Speaking of fun: a highlight of Russian Literature Week was seeing translator friends. And it was particularly fun to see Katherine Dovlatov after reading Pushkin Hills, her translation of Sergei Dovlatov’s Заповедник. I read the first half of Pushkin Hills on a non-fun JetBlue flight last summer. But if ever there was a perfect book for a delayed flight on a stifling plane, this is it. Pushkin Hills tells, in first-person narrative, the story of one Boris Alikhanov, who has marital troubles as well as a job as a tour guide at the Pushkin Hills Preserve. Although I will always prefer the first half of the book—for its focus on the wonderful absurdity of working at a place dedicated to Pushkin (Our Everything!)—I came to appreciate the second half more. The novel’s second act includes a visit from Alikhanov’s wife and a visit to a KGB officer. Dovlatov’s humor felt absolutely perfect on that hot, tardy plane, thanks to, of course, a very funny original plus, of course, Katya Dovlatov’s translation, which renders her father’s short sentences into funny, colloquial English that reads beautifully. (Let me just say: that is not easy.) I think Katya succeeded so well because, as she notes in this Paris Review interview, she read the Russian out loud and then tried things out in English, “to keep the same musicality, the same tone.” She made lots of bang-up word choices, like scrud and booze-up, that capture the feel of her father’s novel and keep the text lively.

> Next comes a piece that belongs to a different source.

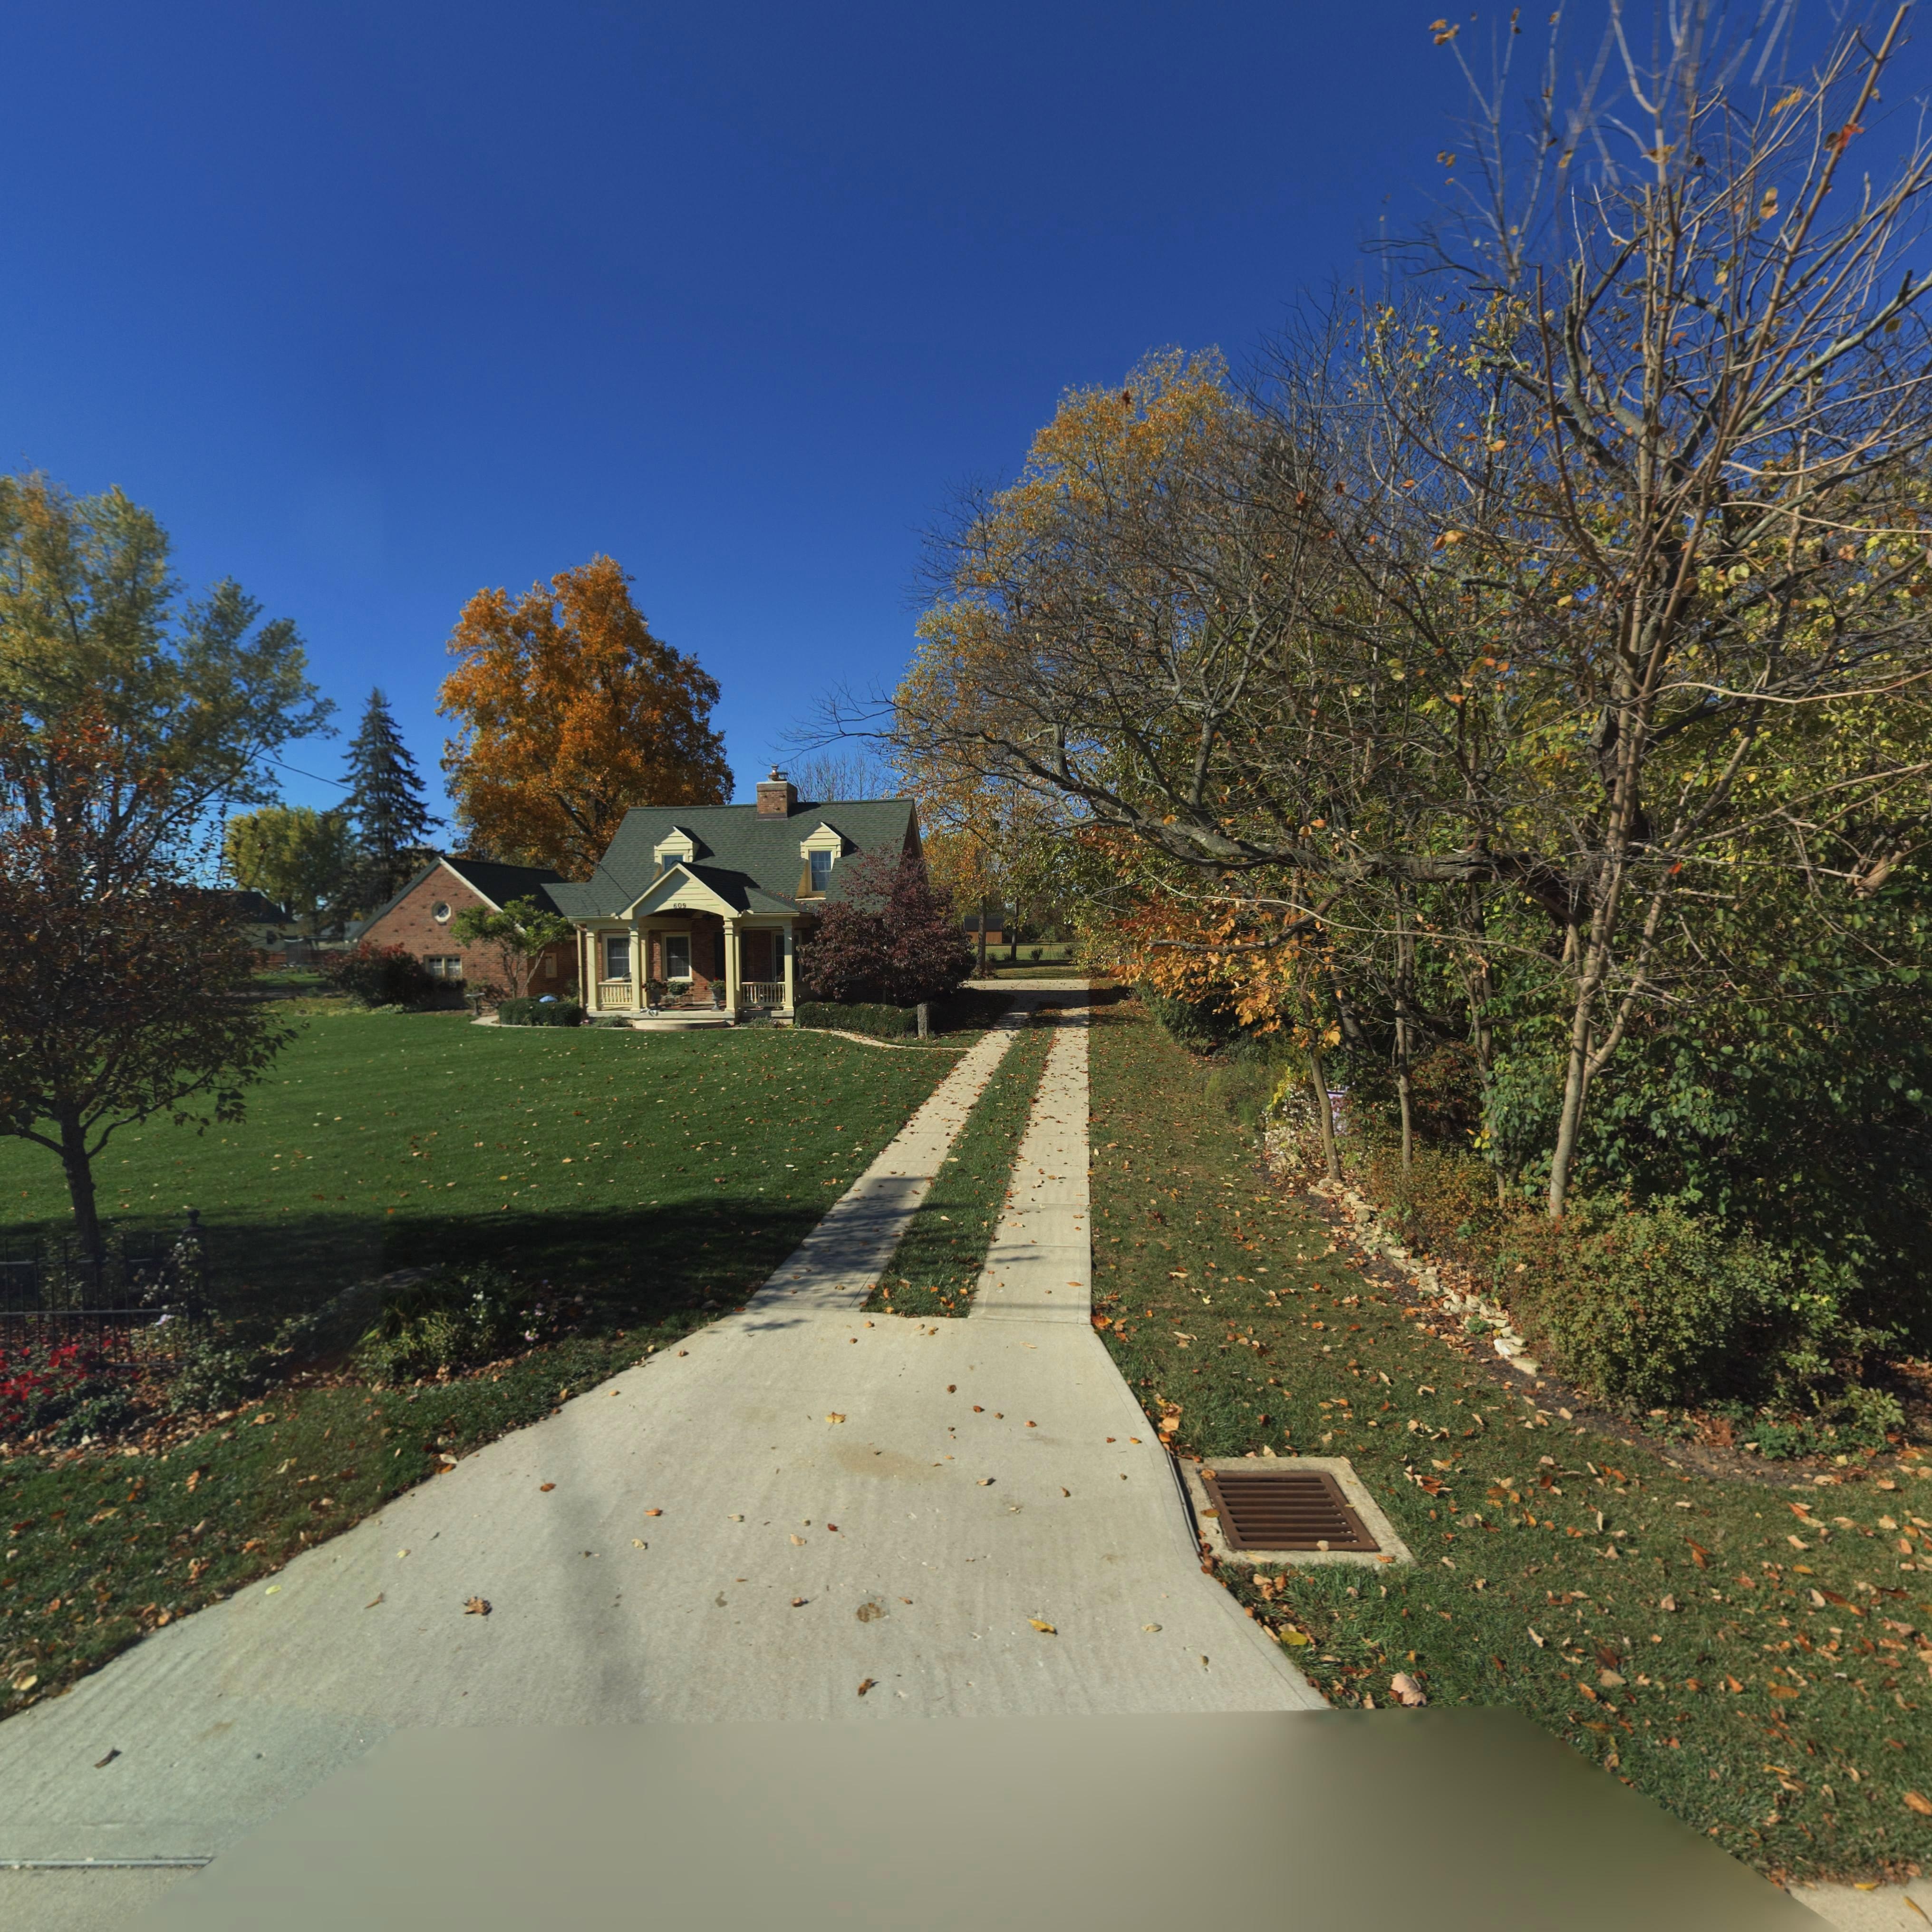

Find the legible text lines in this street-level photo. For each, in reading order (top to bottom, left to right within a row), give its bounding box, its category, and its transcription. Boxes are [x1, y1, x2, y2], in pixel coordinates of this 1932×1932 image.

And keep me laughing. No easy feat on a late airplane, particularly for a book I first read and enjoyed in Russian. Pushkin Hills was published in the U.S. by Counterpoint Press and in the U.K. by Alma Classics. Also of interest: Marisa Robertson-Textor’s “All Dovlatov’s Children: Recent Soviet Émigré Literature.”

Up Next: Back to the books, starting with Marina Stepnova’s Безбожный переулок (Italian Lessons) or Evgeny Vodolazkin’s Solovyov and Larionov. There are also lots more English-language translations and originals on the shelves, just waiting. I’m not sure, though, about Prilepin’s The Cloister… it might have won the Big Book last week, but after nearly 300 pages, The Cloister feels a little too big, a little too wordy, and a little too stuffed with, well, stuff that could have/should have been pared down a bit. Or a lot. But we’ll see.

Disclaimers: The usual, for knowing so many people in this post. Thank you to Dedalus Books for the copy of Before & During and Counterpoint Press for Pushkin Hills. Read Russia brought me to New York for Russian Literature Week.